Paradossalmente ho trovato la presenza di Dio più possente nel silenzio del deserto, mentre la gazzella baluginava e il falco planava all’alba, o sulle sponde sciabordanti  e schiumose del lago di Tiberiade, che non nelle grandi chiese adornate d’oro, di mosaici e di lampade. Paradossalmente ho trovato Dio nel canto dei frati, quando chiudevo gli occhi mentre la preghiera dei francescani si univa a quello dei monaci armeni, integrandosi in una melodia che sembrava trascendere questo mondo. Paradossalmente ho trovato Dio il primo giorno, mentre assieme ad altri fedeli entravamo con le nostre candele nella Basilica dell’annunciazione: «L’entrata del paradiso deve essere così», pensavo mentre tutta la folla fluiva lentamente nel portone intonando preghiere e canti.

Ma se ci pensiamo bene questo non è affatto strano per noi cristiani; il sensazionalismo e i grandi prodigi vanno bene per il faraone, per i suoi maghi e per i potenti del mondo, ma non sono la peculiarità di un Dio che ha deciso di farsi bimbo, affondando con tutto se stesso nella nostra miseria, nel ventre di una mamma e nelle grotte buie delle nostre vite e dei nostri peccati.

Forse il più grande miracolo è già sotto i nostri occhi ogni giorno; forse, come diceva don Guido nell’omelia alla cappella Templare al Santo Sepolcro durante l’ultima messa, il potere della risurrezione si trova già nella Galilea di ciascuno di noi.
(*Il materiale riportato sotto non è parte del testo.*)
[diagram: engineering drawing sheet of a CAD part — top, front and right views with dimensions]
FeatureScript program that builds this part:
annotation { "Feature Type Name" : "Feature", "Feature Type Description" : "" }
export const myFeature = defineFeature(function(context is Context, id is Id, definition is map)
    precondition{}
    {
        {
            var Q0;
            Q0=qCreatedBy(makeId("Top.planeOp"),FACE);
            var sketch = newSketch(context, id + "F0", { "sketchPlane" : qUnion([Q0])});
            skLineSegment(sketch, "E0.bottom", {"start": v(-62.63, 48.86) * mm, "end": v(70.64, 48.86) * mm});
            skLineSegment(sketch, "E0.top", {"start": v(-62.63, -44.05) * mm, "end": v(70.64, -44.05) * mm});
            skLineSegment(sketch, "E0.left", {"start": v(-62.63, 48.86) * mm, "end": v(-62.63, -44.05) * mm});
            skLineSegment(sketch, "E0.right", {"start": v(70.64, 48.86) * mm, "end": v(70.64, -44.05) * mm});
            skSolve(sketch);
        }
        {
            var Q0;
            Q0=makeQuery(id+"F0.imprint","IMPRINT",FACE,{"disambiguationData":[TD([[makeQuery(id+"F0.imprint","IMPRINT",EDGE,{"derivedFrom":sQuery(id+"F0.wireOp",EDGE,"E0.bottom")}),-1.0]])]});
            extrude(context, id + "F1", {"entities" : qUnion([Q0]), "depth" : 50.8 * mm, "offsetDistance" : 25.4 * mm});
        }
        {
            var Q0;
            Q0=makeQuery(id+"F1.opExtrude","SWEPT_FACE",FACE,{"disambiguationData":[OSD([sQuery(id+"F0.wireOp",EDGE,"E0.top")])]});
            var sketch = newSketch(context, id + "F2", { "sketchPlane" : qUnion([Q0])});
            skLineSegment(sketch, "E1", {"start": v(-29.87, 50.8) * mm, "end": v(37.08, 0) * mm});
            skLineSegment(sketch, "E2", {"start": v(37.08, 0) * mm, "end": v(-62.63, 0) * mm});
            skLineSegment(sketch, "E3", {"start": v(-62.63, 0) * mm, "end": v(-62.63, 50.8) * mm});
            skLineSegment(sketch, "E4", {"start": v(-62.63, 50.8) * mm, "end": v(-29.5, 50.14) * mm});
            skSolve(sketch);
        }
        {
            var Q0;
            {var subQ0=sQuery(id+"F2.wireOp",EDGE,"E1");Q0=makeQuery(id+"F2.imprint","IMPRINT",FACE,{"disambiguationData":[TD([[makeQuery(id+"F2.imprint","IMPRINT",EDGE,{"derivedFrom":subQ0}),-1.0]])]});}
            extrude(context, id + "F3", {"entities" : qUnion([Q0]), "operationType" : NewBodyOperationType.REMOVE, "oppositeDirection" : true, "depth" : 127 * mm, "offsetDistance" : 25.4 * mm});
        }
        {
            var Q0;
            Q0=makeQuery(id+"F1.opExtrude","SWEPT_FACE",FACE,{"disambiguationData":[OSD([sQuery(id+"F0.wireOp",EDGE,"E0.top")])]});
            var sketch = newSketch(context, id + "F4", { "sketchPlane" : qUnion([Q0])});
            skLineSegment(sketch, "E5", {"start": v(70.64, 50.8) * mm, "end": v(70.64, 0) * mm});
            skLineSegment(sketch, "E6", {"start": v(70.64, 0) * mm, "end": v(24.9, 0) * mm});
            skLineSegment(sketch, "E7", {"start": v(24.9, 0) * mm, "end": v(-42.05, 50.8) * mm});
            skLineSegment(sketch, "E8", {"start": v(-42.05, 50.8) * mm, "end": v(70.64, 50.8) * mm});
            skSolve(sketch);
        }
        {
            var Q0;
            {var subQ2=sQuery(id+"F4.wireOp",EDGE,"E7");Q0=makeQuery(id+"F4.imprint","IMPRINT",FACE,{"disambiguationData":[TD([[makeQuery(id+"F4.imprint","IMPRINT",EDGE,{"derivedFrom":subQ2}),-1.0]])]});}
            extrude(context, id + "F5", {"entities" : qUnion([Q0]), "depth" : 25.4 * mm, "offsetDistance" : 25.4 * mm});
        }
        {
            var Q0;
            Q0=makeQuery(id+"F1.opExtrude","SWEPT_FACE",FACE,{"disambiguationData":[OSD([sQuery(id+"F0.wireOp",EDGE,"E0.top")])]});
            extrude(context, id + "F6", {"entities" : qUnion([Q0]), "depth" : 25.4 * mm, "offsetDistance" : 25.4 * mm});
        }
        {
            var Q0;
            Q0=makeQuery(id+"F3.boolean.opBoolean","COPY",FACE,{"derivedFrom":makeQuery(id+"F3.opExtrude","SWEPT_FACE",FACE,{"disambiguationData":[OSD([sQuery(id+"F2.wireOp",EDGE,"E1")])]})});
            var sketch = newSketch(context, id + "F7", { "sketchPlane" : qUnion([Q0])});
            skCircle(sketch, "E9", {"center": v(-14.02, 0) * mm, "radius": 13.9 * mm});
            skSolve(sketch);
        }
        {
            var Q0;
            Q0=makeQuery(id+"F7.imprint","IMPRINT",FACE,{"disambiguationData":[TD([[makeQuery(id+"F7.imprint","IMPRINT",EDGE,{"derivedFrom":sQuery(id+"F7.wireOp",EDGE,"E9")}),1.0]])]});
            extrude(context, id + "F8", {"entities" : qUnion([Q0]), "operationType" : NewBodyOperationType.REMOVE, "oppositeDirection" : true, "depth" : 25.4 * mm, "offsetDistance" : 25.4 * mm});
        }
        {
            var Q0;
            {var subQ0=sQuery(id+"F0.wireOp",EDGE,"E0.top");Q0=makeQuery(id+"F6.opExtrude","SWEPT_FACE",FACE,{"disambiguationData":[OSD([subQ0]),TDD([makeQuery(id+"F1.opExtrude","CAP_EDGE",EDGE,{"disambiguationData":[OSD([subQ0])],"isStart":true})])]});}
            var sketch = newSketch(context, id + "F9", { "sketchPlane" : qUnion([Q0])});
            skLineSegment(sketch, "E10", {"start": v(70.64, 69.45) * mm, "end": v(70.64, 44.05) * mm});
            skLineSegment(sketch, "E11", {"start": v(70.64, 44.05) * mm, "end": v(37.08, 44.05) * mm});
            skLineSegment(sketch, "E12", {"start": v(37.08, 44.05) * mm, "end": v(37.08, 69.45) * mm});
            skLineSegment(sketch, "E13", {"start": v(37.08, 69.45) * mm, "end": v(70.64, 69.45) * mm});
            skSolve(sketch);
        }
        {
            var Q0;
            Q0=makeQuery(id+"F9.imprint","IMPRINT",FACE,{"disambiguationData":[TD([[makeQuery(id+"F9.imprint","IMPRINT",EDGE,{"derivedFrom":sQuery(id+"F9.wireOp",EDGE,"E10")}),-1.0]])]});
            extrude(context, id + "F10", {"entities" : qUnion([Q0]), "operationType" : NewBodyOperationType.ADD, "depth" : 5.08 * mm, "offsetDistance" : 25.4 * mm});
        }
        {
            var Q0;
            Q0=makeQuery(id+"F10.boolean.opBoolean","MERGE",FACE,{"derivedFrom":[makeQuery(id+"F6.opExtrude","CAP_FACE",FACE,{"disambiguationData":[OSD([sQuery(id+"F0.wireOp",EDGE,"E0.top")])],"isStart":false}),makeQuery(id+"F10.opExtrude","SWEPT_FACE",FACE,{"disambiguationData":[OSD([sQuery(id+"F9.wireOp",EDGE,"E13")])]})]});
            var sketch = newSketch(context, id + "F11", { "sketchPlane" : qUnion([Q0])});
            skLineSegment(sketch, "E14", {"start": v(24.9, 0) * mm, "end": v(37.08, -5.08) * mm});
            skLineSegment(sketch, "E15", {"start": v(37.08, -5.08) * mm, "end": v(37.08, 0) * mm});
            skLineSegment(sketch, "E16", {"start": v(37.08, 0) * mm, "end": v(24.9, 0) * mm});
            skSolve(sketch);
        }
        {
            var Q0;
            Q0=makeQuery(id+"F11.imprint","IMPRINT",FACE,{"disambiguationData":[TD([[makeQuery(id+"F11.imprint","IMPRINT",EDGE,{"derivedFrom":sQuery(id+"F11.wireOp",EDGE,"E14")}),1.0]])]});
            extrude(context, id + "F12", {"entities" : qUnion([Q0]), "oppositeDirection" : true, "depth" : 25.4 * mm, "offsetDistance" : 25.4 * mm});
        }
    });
Forse è questa la più grande notizia del Vangelo e della Pasqua: «Non temete voi! So che cercate Gesù crocifisso; non è qui: è risorto come aveva detto. Orsù, osservate il luogo dove giaceva. E ora andate e dite ai suoi discepoli che egli è risorto dai morti e  vi precede in Galilea; là lo vedrete. Ecco ve l’ho detto» (Mt 28,5-7).  Il Vivente non desidera farsi adorare come un Baal, come un superuomo dei fumetti, ma ritorna nei luoghi in cui già aveva operato con un corpo nuovo, rinnovato continuando il Regno dei cieli sulla terra. È la dinamica del segno, che più che agire nella realtà esterna, oggettiva, opera nel nostro cuore invitandoci a “cambiare vita”, orientare cioè lo sguardo verso la Verità e le cose che davvero hanno importanza, come fa l’uomo della parabola che, trovato il tesoro nel campo, va e vende tutto quello che ha per comprare il campo stesso (Lc 13,44).

È questo il miracolo della Terra Santa, un miracolo che necessitiamo come acqua viva nel deserto in questo periodo di nichilismo che porta alla disperazione, dove tutto ciò che dura e che dà senso alla nostra vita sembra scomparso nel grande mare del relativismo e
dell’edonismo.

Può darsi che il più grande segno della Terra Santa sia l’invito a non guardare al cielo ma alla terra, a vedere il miracolo nelle cose di tutti i giorni, che spesso sottovalutiamo o diamo per scontate: al figlio che magari ci tiene svegli la notte, all’alunno che rovina la nostra lezione “perfetta” o alla nonna che sgrana il rosario tramandandoci il dono della fede con gli occhi di Gesù risorto.

Magari, come forse approverebbe don Osvaldo, è questa l’illuminazione che il grande Charles de Foucauld ha avuto in Terra Santa, mentre la sua conversione lo portava a spendere e sacrificare la propria vita per gli ultimi del deserto: «Noi siamo tutti figli dell’Altissimo. Tutti. Il più povero, il più ripugnante, un neonato, un vecchio decrepito, l’essere umano meno intelligente, il più abietto, un idiota, un pazzo, un peccatore, il più grande peccatore, il più ignorante, l’ultimo degli uomini, quello che ripugna moralmente e fisicamente è un figlio di Dio, un figlio dell’Altissimo».